Texto de leitura:
É desanimador olhar para o lado e ver tanto negacionismo e desinformação, então a Flip 2021 prestou um importante papel ao dar voz a quem tem consciência de que só chegamos à crise atual porque o homem erroneamente pensou que era superior às espécies não humanas. E aqui, quando falo homem, me refiro especialmente ao homem branco europeu, que empreendeu uma política de colonização que perdura há séculos e impõe um modelo de vida predatório como modelo ao restante do mundo. Os povos originários, por sua vez, mantém uma relação muito diferente com a natureza e nos demonstram que existem outras formas de habitar esse planeta.

Dados extraídos:

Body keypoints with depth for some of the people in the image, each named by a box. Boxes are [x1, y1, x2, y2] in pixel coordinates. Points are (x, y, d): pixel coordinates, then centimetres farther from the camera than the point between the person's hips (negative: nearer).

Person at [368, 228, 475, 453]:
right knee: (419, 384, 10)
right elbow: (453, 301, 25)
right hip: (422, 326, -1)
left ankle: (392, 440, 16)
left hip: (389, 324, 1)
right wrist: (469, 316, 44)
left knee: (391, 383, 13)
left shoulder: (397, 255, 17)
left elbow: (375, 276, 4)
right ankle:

* * *

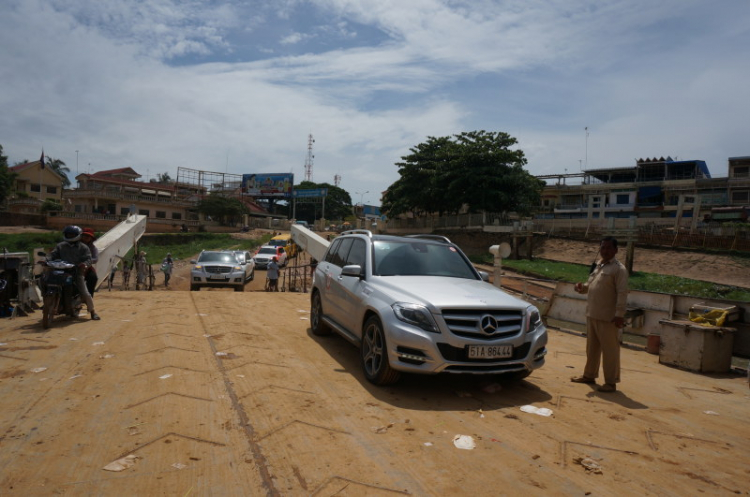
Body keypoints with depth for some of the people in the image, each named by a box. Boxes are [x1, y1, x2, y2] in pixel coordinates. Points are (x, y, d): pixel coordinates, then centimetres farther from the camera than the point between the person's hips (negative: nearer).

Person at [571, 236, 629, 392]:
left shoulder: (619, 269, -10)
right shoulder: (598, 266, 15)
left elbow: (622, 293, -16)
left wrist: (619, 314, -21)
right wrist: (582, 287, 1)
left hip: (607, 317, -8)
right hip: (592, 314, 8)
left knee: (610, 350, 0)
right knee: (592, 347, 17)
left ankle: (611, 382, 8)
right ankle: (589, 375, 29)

---

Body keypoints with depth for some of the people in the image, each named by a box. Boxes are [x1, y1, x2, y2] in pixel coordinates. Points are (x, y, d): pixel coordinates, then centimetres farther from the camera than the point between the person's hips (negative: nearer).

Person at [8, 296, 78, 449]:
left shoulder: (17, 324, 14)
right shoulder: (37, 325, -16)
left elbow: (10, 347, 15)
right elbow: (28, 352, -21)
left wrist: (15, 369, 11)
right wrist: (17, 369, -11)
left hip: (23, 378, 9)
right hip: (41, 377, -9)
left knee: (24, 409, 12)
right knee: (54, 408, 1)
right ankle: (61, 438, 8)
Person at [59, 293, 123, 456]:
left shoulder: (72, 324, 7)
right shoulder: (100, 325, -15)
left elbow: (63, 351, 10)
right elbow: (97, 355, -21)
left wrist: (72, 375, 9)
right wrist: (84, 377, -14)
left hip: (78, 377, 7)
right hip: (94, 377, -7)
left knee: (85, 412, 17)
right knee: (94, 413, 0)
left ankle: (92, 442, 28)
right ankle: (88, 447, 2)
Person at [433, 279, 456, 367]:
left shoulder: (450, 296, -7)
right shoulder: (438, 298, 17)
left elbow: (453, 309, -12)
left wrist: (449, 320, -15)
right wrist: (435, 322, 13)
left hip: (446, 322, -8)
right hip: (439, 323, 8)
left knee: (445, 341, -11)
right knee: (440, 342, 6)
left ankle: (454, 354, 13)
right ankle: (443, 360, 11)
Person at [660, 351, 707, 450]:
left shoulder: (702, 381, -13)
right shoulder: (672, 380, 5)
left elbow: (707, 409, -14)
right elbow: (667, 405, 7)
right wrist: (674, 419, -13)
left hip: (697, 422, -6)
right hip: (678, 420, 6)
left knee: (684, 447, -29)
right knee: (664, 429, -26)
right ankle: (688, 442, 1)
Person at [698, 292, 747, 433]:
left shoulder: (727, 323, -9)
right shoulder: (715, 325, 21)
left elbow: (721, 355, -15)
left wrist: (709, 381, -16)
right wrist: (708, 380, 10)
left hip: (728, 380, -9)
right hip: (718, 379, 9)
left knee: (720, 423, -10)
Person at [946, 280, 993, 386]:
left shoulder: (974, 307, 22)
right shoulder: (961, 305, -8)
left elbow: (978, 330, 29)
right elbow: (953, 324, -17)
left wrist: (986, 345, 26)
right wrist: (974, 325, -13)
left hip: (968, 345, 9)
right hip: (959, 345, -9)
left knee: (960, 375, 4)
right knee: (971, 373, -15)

Objetivo do exercício: De acordo com o texto de leitura sobre a Flip 2021, por que chegamos à crise atual? Por que o papel da Flip 2021 é considerado importante?

Resposta da tarefa: Chegamos à crise atual porque o homem, especialmente o homem branco europeu, pensou erroneamente que era superior às espécies não humanas. A Flip 2021 teve um papel importante porque deu voz a quem tem consciência disso, num cenário desanimador de tanto negacionismo e desinformação.